> _Testo di lavoro_:
◆ ◆ ◆
La classificazione del Radloff, da noi riportata con alcune riduzioni e mutamenti, non è esente da gravi pecche; piü semplice e chiara è la ripartizione proposta dal Németh (Magyar Nyelv, XII [1916], p. 117) per cui le lingue turche j– si dividerebbero in: a) dialetti siberiani (parlati dai Tatari dell’Altai, Teleuti, Karagassi, Tatari dell’Abakan); b) dialetti dell’Asia centrale (dei Kirghisi, Uzbeki, Turcomanni, Sarti, ecc.; qui sta l’antica lingua letteraria čaγataica); c) dialetti delle regioni del Mar Nero (‛osmānlï, dell’Azerbaigian, di Crimea, dialetti tatari del Caucaso); d) dialetti delle regioni del Volga (dialetti dei Tatari di Kazan′, Baškiro, Mišer e altri dialetti tatari). Ma anche questa è una classificazione prevalentemente geografica.
Nella fonetica delle lingue turche si nota, prima di tutto, la grande estensione dell’armonia vocalica (IV, v. armonia, pp. 527-28). Gli affissi compaiono per lo meno in doppia forma e si dispongono generalmente in tre gruppi: 1. a – ä; 2. ï – i; 3. u – ü rappresentando in ogni gruppo la prima vocale quella della serie posteriore (velare) e la seconda quella della serie anteriore (palatale). Già nell’antico turco delle iscrizioni runiformi dell’Orkhon abbiamo esempî di questa armonia vocalica, p. es. jolta “sulla strada” bašda “nel capo”, ma äbdä “nella casa”, közdä “nell’occhio”; e così nella seconda serie: altï “egli prese”, ma ölti “egli morì” e nella terza serie, nei participî in –duk: da bar– “andare” avremo barduk, ma da täg “raggiungere” tägdük. Nell’‛osmānlï, nel kirghiso e nel jakuto abbiamo una quadruplice corrispondenza: e precisamente a, ï–ï; ä (e), i-i; o, u–u ö, ü – ü, p. es. nell’osm. qač–tï “fuggì”; vär–di “dette”; ol–du “fu”; öl–dü “morì”. Nei dialetti turchi dell’Altai vi sono casi più complessi.
◆ ◆ ◆
> _Dati di partenza_:
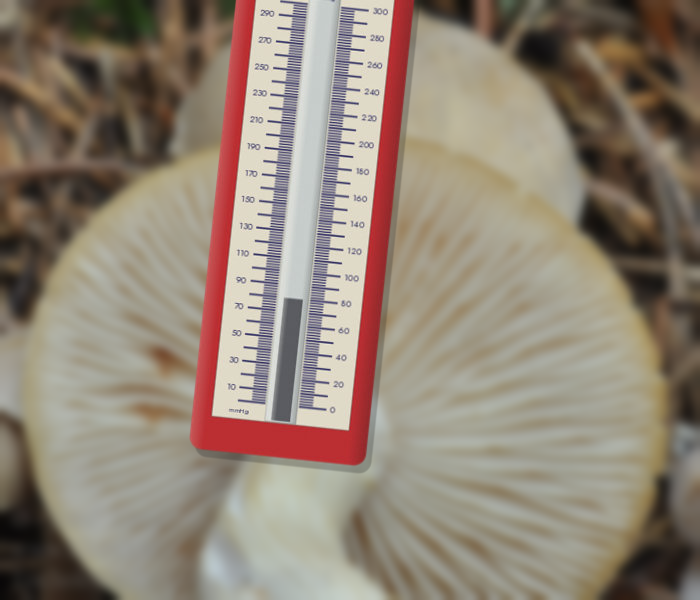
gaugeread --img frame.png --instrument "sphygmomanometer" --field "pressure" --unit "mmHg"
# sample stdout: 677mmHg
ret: 80mmHg
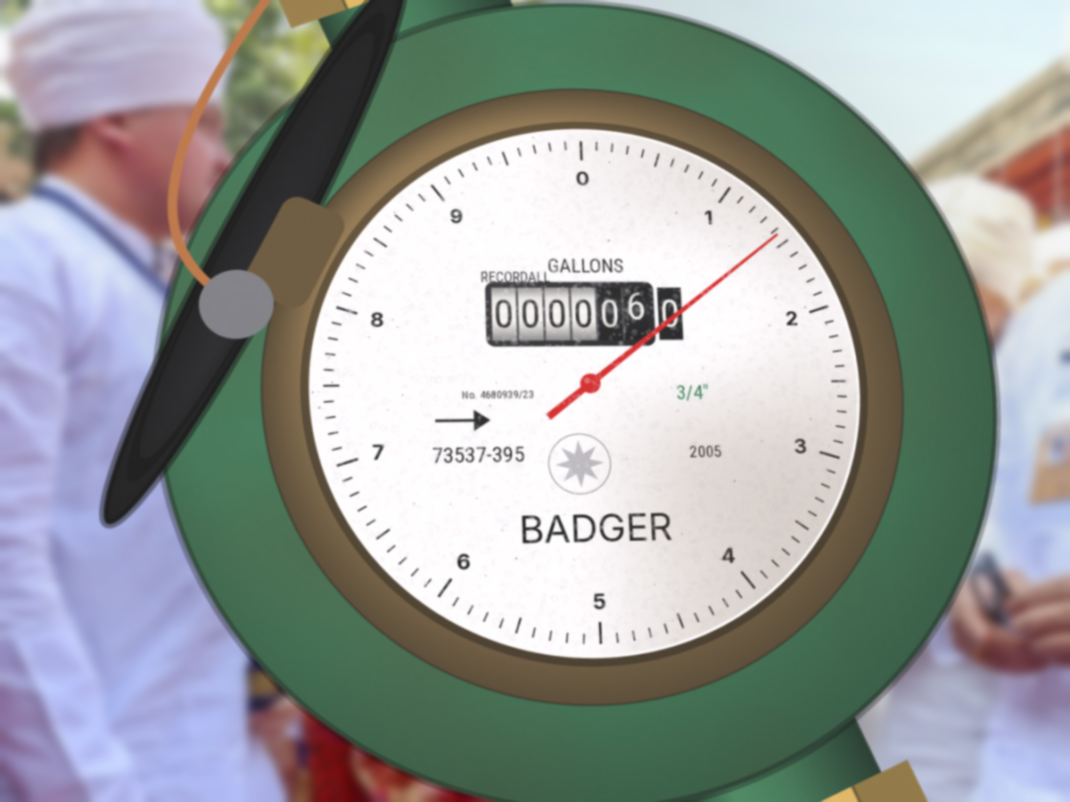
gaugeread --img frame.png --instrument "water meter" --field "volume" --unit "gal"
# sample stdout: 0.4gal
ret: 61.4gal
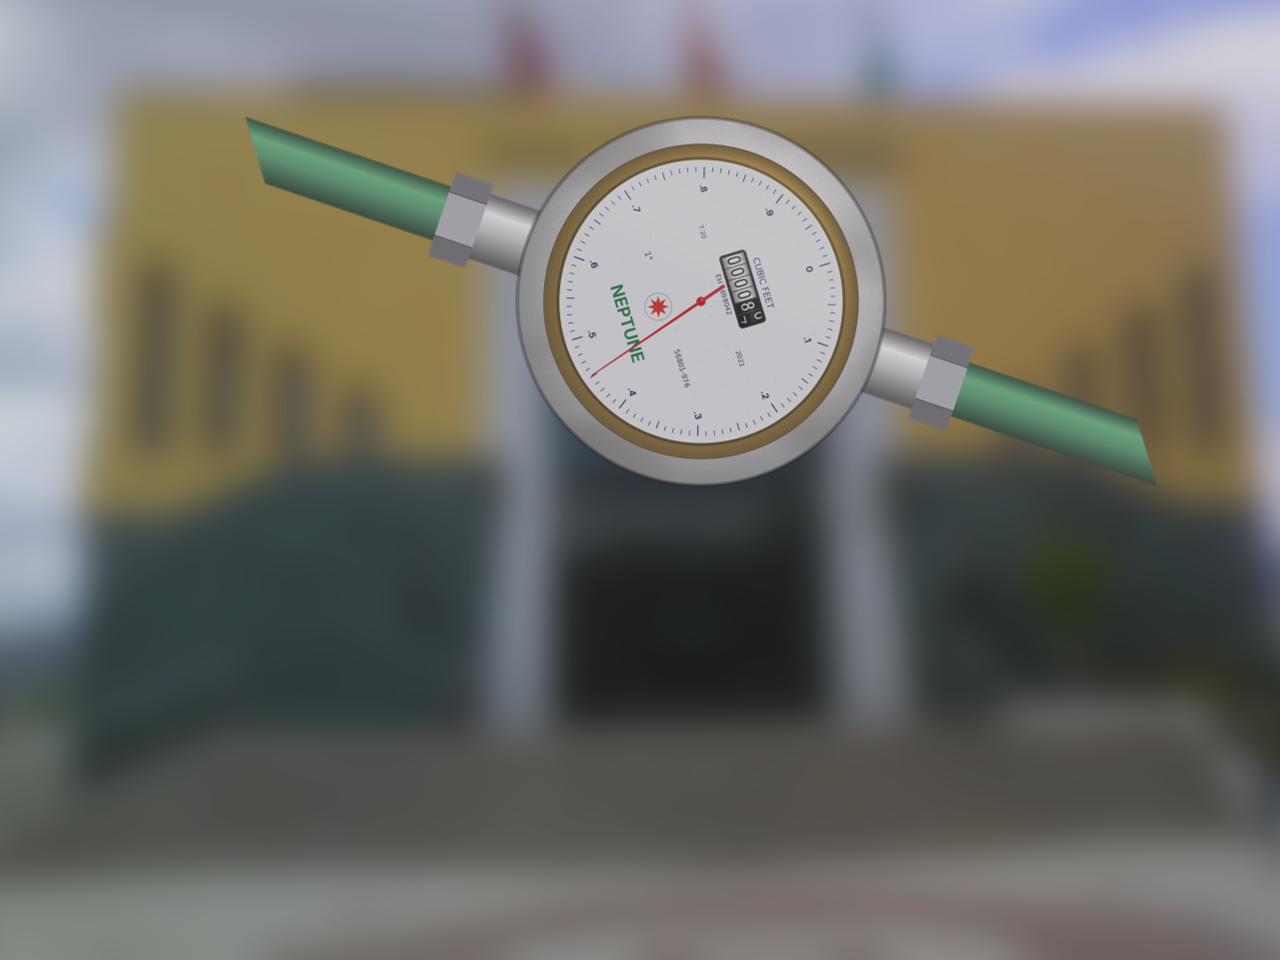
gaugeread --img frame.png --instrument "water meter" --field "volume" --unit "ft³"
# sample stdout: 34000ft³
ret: 86.45ft³
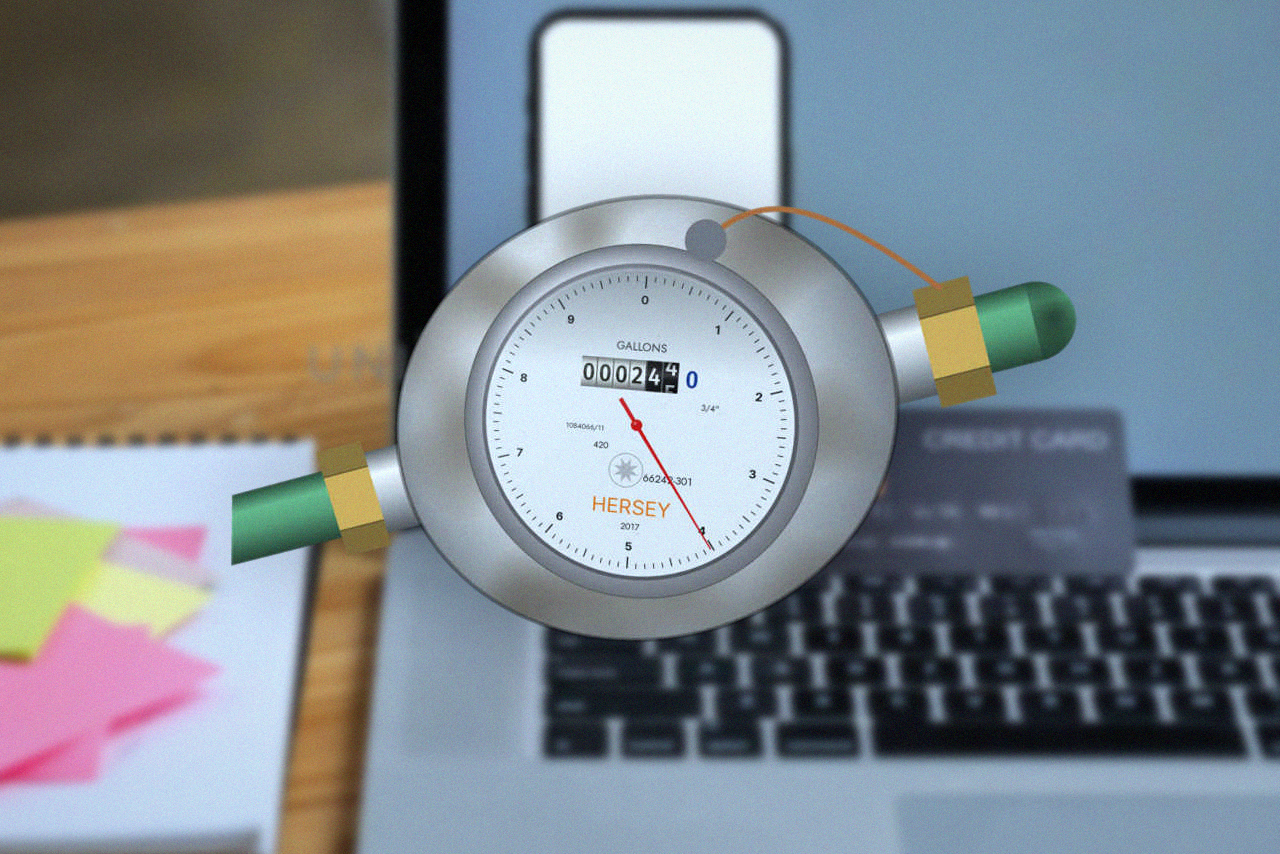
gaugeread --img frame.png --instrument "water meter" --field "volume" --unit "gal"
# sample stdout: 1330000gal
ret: 2444.0gal
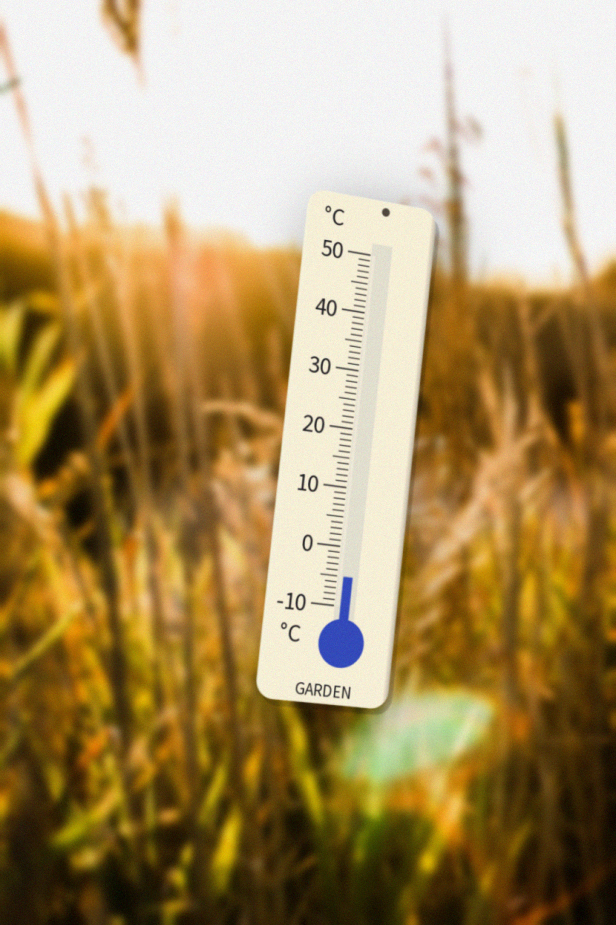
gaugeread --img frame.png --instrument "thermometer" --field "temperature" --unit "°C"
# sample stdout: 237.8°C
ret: -5°C
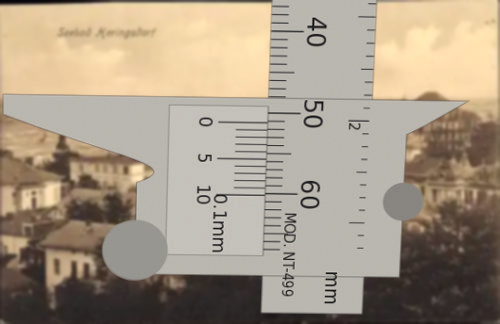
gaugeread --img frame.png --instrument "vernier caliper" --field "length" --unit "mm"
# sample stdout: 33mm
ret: 51.2mm
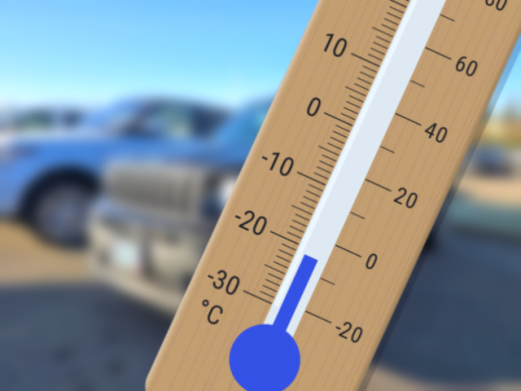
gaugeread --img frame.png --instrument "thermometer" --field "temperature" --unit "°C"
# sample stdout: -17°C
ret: -21°C
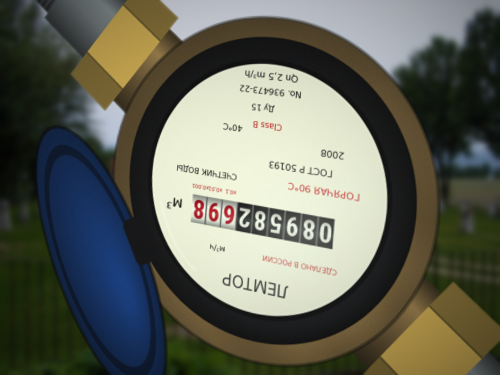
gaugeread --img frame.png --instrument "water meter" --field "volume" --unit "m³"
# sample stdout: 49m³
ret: 89582.698m³
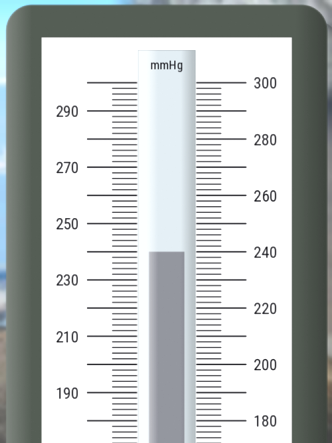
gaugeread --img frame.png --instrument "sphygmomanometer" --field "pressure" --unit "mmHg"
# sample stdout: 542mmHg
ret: 240mmHg
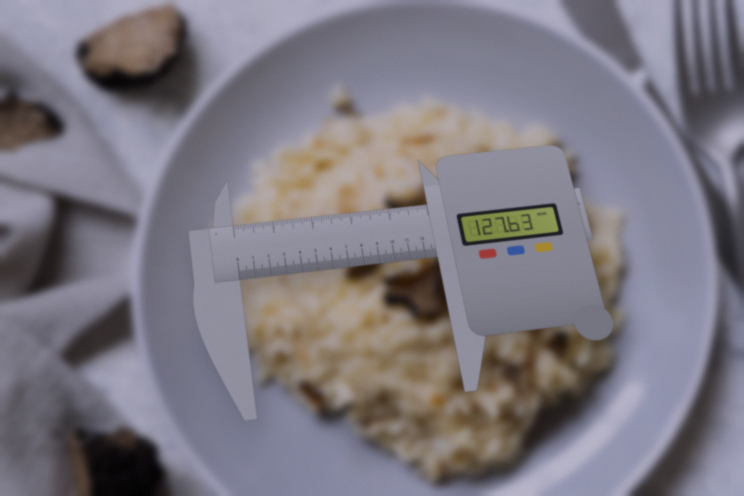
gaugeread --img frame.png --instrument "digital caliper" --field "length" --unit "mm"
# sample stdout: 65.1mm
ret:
◆ ◆ ◆
> _Obiettivo_:
Modifica il testo sulle lingue turche cominciando da "La classificazione del" e terminando con "classificazione prevalentemente geografica.": riscrivi il passo mettendo "suddivisione" al posto di "ripartizione".

> _Soluzione_:
La classificazione del Radloff, da noi riportata con alcune riduzioni e mutamenti, non è esente da gravi pecche; piü semplice e chiara è la suddivisione proposta dal Németh (Magyar Nyelv, XII [1916], p. 117) per cui le lingue turche j– si dividerebbero in: a) dialetti siberiani (parlati dai Tatari dell’Altai, Teleuti, Karagassi, Tatari dell’Abakan); b) dialetti dell’Asia centrale (dei Kirghisi, Uzbeki, Turcomanni, Sarti, ecc.; qui sta l’antica lingua letteraria čaγataica); c) dialetti delle regioni del Mar Nero (‛osmānlï, dell’Azerbaigian, di Crimea, dialetti tatari del Caucaso); d) dialetti delle regioni del Volga (dialetti dei Tatari di Kazan′, Baškiro, Mišer e altri dialetti tatari). Ma anche questa è una classificazione prevalentemente geografica.